I shrugged, trying not to put too much into it. We were friends. I couldn’t hurt that. Pushing her away as I had before because I had needed an ultimatum had hurt her. But watching the way that she had tried to save Travis repeatedly had been worse.

“Whatever you want it to be.”

Aria reached out and gripped my forearm, her tongue darting out to wet her lips. “I was never with Travis.”

I froze, my world shifting in an instant.

“I thought I needed to be. I thought he was my friend. And I could maybe save him. But he was just a man who took advantage. And I don’t think he was ever my friend.”

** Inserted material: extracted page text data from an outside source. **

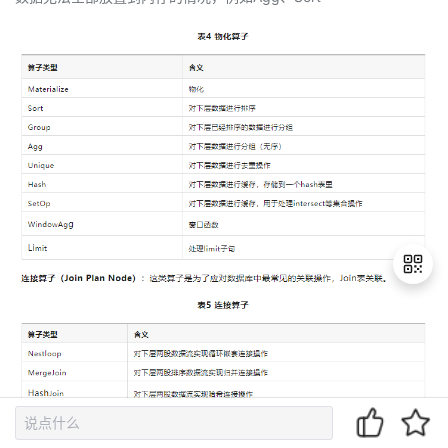
退
出
登
录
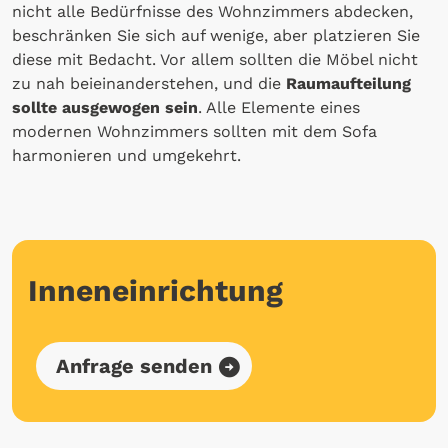
nicht alle Bedürfnisse des Wohnzimmers abdecken,
beschränken Sie sich auf wenige, aber platzieren Sie
diese mit Bedacht. Vor allem sollten die Möbel nicht
zu nah beieinanderstehen, und die
Raumaufteilung
sollte ausgewogen sein
. Alle Elemente eines
modernen Wohnzimmers sollten mit dem Sofa
harmonieren und umgekehrt.
Inneneinrichtung
Anfrage senden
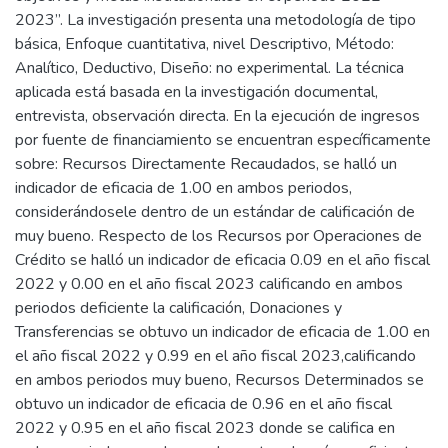
2023”. La investigación presenta una metodología de tipo
básica, Enfoque cuantitativa, nivel Descriptivo, Método:
Analítico, Deductivo, Diseño: no experimental. La técnica
aplicada está basada en la investigación documental,
entrevista, observación directa. En la ejecución de ingresos
por fuente de financiamiento se encuentran específicamente
sobre: Recursos Directamente Recaudados, se halló un
indicador de eficacia de 1.00 en ambos periodos,
considerándosele dentro de un estándar de calificación de
muy bueno. Respecto de los Recursos por Operaciones de
Crédito se halló un indicador de eficacia 0.09 en el año fiscal
2022 y 0.00 en el año fiscal 2023 calificando en ambos
periodos deficiente la calificación, Donaciones y
Transferencias se obtuvo un indicador de eficacia de 1.00 en
el año fiscal 2022 y 0.99 en el año fiscal 2023,calificando
en ambos periodos muy bueno, Recursos Determinados se
obtuvo un indicador de eficacia de 0.96 en el año fiscal
2022 y 0.95 en el año fiscal 2023 donde se califica en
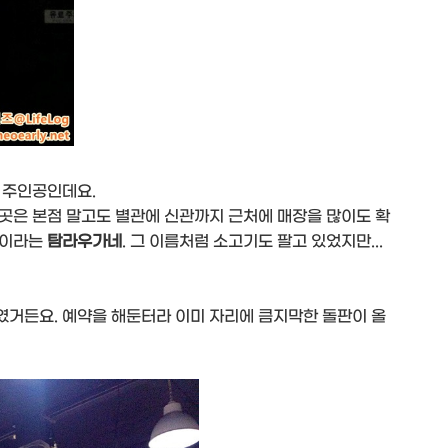
 주인공인데요.
곳은 본점 말고도 별관에 신관까지 근처에 매장을 많이도 확
관이라는
탐라우가네
. 그 이름처럼 소고기도 팔고 있었지만...
거든요. 예약을 해둔터라 이미 자리에 큼지막한 돌판이 올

My heart thudded in my chest. “Aria. You’re a good person. That’s why you kept trying. Even if we hated that you did.”

“Everybody hated that I did. But it wasn’t because I loved him. I didn’t. Even though the family thought I did.” She met my eyes and swallowed hard. “You aren’t a rebound, Crew. You never were.”

That rocking motion hit again, and I pushed it down. I didn’t know where this would lead, and I knew it probably couldn’t lead to anything good. I was the product of my parents, so I knew exactly what happened when you wanted more than you deserved. But for now, I could have it all. I hope to hell I didn’t fuck it up.

“Good,” I finally said, before kissing her hard on the mouth and tugging on her belt loop. “Now time to feed you again. This time food, my cock later.”

She burst out laughing, her eyes finally full of such emotion, rather than the wariness that had been there for so long. And for once, I let myself relax.